List every word of more than one letter that is written entirely in capital letters in the comments on peer-to-peer lending.

===== Passage shown =====


  3. I like to think that the “low return expectations” by peer lenders and “transactions costs are too high for institutions” are the most likely reasons.

    It’s not worth the time and money of big institutions to lend to the little guy but individual lenders do take the time to review the loan requests and look for promising opportunities.

    Here’s a free resource for people who are interested in learning more about successful lending strategies:

    LearnPeerLending.com

  4. I like to think that these people are either entrepreneurs themselves or “entrepreneur wannabes”. The first group understands the dilemma of the small business startup and want to participate. The second group can’t quite take the leap but this is a way of getting involved with very specific and known risk. If it works, maybe they’ll step out and try it.

  5. Scott or anyone commenting,

    Do any of you know the story about micro-lending to small businesses. I am trying to get more educated on this topic after one of my guest inquired about this topic.

  6. Scott,
    None of the reasons you give make any sense to me.We at Kenny Consulting Inc see a completely different picture of entrepreneurs seeking working capital or,for that matter,investment capital (start up funding) which raises,in my mind,some very interesting questions regarding what Susan posted on her response to you.True most people have unrealistic expectations as to what they will have to pay for a small business loan,in some parts of this country folks have not YET heard the word RECESSION,but what Susan and many others fail to take into account is the the RISK level that a loan to an entrepreneur,no matter how good his business plan or credit rating is! No one in his right mind will lend money for sheer non-financial satisfaction unless it’s his or her own money to burn,lenders and ALTERNATIVE lenders cannot do so if they are planning to be around for a while!

  7. Peer to peer lenders are not foolish. Peer to peer lending involves making lots of small loans to different people, which spreads out the risk. Lenders can make a healthy return from offering fair rates, unlike institutions that take advantage of consumers with 20+% rates.

  8. peer to peer lending offers solutions for those who cannot get traditional financing, however it appears that this process circumvents traditional financial industry regulations.

===== Data extracts =====

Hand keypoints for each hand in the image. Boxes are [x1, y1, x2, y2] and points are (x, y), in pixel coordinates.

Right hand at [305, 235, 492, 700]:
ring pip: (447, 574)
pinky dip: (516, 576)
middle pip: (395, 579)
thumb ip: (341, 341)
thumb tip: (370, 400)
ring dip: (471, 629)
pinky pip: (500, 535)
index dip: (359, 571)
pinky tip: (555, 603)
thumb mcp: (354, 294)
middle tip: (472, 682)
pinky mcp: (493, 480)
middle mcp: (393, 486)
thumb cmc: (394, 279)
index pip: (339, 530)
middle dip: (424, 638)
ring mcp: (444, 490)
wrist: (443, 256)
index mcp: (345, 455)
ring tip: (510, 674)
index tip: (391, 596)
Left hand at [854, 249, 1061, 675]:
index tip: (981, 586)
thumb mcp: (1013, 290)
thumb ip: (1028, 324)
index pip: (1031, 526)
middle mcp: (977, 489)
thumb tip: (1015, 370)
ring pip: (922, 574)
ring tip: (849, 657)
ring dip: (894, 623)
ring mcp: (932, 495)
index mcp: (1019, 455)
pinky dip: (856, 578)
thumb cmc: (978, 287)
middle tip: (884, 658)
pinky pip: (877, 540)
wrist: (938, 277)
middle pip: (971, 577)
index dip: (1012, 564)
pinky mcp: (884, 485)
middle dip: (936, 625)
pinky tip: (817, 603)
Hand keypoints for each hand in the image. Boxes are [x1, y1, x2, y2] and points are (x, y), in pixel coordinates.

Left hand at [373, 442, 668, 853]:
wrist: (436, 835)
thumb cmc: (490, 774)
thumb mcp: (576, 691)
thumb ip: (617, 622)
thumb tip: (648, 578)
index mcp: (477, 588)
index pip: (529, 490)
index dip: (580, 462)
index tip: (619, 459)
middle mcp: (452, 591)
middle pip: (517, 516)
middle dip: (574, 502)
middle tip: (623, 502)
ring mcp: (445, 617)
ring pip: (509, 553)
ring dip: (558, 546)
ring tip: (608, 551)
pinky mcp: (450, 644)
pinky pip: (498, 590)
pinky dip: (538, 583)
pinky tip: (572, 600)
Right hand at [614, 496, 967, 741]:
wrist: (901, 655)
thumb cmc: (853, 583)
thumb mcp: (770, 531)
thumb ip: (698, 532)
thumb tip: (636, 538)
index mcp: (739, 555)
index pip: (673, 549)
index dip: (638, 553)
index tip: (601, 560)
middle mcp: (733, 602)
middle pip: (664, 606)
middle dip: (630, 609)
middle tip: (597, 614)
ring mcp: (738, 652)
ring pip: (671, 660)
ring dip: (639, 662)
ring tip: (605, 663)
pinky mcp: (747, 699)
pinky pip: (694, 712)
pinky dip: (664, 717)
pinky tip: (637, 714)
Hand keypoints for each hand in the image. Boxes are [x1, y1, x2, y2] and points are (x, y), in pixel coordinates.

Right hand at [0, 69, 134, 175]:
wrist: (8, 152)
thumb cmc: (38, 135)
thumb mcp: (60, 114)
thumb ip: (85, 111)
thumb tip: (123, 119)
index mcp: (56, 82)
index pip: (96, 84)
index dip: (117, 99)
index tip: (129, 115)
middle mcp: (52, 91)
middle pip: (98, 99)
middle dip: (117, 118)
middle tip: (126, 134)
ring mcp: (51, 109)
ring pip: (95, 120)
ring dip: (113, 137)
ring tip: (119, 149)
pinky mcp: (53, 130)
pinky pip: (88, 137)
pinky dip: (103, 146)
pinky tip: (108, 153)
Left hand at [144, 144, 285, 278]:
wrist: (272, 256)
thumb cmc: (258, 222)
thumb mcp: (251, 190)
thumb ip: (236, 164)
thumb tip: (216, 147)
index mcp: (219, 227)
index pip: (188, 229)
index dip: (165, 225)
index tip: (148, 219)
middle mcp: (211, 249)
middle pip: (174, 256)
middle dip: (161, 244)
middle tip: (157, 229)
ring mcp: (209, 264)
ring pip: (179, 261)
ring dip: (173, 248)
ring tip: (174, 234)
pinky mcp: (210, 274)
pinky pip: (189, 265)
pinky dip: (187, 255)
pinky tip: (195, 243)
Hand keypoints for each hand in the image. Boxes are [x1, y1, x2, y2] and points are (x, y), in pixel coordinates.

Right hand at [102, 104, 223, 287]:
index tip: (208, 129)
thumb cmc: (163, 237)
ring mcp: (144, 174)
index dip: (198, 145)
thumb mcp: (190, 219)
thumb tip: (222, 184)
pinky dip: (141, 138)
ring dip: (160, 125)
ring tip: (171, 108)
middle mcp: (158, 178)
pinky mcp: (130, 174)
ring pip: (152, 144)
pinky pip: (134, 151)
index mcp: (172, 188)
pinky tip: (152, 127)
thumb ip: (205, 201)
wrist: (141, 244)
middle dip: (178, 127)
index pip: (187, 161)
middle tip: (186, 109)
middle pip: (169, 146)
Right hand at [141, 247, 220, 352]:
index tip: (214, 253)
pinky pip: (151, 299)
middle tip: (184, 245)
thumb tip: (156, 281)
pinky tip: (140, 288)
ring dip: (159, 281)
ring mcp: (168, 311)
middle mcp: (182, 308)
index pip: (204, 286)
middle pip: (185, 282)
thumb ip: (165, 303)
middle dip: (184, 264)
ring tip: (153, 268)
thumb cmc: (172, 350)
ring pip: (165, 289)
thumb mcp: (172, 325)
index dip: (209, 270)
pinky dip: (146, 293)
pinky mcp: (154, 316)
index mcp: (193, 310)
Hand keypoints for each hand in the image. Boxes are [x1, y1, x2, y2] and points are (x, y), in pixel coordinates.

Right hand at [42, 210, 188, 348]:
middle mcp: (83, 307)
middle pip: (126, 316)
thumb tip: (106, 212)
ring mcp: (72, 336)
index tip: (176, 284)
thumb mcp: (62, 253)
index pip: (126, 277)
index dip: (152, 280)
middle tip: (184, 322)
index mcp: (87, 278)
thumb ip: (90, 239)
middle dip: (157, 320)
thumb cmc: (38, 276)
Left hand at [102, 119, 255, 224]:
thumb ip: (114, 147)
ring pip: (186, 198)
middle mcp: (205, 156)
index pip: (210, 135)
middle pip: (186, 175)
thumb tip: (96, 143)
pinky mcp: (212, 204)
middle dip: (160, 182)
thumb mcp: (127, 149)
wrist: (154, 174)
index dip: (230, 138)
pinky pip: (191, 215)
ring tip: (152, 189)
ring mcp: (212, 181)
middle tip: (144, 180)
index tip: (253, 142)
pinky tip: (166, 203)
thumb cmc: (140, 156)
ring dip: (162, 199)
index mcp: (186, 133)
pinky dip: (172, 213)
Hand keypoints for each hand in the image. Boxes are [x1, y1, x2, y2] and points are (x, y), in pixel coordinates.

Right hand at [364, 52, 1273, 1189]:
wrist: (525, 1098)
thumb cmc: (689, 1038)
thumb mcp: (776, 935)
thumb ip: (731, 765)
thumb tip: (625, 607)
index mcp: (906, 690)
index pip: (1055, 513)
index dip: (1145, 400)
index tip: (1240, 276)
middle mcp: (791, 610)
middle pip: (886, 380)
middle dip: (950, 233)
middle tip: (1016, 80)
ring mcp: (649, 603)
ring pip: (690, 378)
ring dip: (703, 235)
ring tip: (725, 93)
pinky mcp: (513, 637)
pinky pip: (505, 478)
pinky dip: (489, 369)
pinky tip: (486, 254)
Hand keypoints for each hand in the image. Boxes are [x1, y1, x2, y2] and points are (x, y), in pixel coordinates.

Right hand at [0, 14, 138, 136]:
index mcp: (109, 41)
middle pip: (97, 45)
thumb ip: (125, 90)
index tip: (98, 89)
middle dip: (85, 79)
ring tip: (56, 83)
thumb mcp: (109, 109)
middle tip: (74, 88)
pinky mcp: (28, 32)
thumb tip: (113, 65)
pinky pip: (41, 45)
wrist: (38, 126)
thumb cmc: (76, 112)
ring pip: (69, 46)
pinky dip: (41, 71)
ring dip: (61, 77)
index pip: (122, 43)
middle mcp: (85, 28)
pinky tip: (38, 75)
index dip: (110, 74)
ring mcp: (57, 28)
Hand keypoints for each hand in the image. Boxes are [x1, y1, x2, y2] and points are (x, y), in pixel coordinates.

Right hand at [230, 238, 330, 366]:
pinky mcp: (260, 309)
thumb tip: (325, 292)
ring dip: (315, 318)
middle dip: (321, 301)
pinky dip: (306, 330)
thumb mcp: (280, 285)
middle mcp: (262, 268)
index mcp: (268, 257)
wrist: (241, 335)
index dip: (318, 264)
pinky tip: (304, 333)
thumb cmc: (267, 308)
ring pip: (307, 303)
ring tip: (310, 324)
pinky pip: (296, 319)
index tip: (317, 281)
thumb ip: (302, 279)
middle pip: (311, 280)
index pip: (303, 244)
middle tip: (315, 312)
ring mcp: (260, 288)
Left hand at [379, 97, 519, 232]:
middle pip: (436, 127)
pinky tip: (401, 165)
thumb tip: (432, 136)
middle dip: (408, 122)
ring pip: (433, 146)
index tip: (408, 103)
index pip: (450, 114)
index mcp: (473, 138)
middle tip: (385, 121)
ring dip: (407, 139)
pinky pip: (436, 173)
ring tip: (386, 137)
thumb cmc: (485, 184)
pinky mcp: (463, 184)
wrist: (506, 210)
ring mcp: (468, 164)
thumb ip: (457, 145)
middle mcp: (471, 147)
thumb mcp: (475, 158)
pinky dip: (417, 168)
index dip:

=====

**Final answer**
YET, RECESSION, RISK, ALTERNATIVE